The intent of the parties is that payments and benefits under this letter comply with or be exempt from Section 409A of the Internal Revenue Code of 1986, as amended (the “Code”) and the regulations and guidance promulgated thereunder (collectively “Code Section 409A”) and, accordingly, to the maximum extent permitted, this letter shall be interpreted to be exempt from or in compliance therewith. In no event whatsoever shall the Company be liable for any additional tax, interest or penalty that may be imposed on you by Code Section 409A or damages for failing to comply with Code Section 409A.
    
This offer is contingent upon favorable references and successful completion of background and drug screens.
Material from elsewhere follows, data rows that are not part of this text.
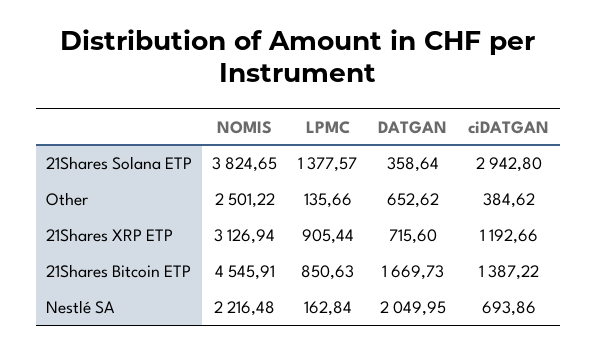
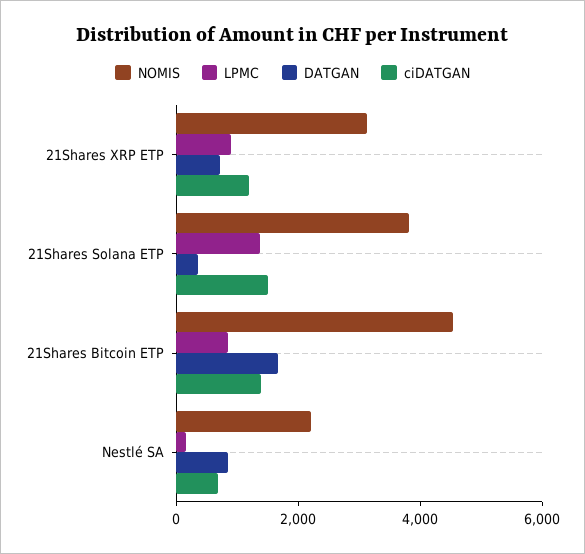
  {
    "NOMIS": {
      "21Shares Solana ETP": 3824.65,
-     "Other": 2501.22,
      "21Shares XRP ETP": 3126.94,
      "21Shares Bitcoin ETP": 4545.91,
      "Nestlé SA": 2216.48
    },
    "LPMC": {
      "21Shares Solana ETP": 1377.57,
-     "Other": 135.66,
      "21Shares XRP ETP": 905.44,
      "21Shares Bitcoin ETP": 850.63,
      "Nestlé SA": 162.84
    },
    "DATGAN": {
      "21Shares Solana ETP": 358.64,
-     "Other": 652.62,
      "21Shares XRP ETP": 715.6,
      "21Shares Bitcoin ETP": 1669.73,
-     "Nestlé SA": 2049.95
+     "Nestlé SA": 1000
    },
    "ciDATGAN": {
-     "21Shares Solana ETP": 2942.8,
+     "21Shares Solana ETP": 1500,
-     "Other": 384.62,
      "21Shares XRP ETP": 1192.66,
      "21Shares Bitcoin ETP": 1387.22,
      "Nestlé SA": 693.86
    }
  }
As a condition of your employment, you will be required to provide the Company with documents establishing your identity and right to work in the United States. These documents must be provided to the Company within three days after your employment start date. In addition, you will also be required to sign a restrictive covenants agreement in a form customary for senior executives covering non-competition and non-solicitation (while employed and for one year post employment) and confidentiality.
    
Alex, we look forward to you joining the Company and becoming part of our team. We are sure you will find your career with us both challenging and rewarding. To confirm your acceptance of this offer of employment on the terms and conditions set out above, please sign below and return to me.

Sincerely,

/s/ Michael B. Petras, Jr.
Michael B. Petras, Jr.
Chairman and Chief Executive Officer
Sotera Health Company








By my signature below, I confirm that I have read, understand and agree with the terms of this offer.                                                 


Alex Dimitrief
/s/ Alex Dimitrief
Alex Dimitrief (please print)
Signature/Date
10/31/2022
            




Schedule A
1. You may continue service on the boards of directors of SmileDirectClub, Eos Energy Enterprises and Cresset.
2. You may complete teaching the currently in-session semesters that you are currently teaching at Harvard Law School and New York Law School.
3. You may honor your existing obligations to Zeughauser Group, and may accept occasional speaking engagements in the future with Zeughauser Group from time to time.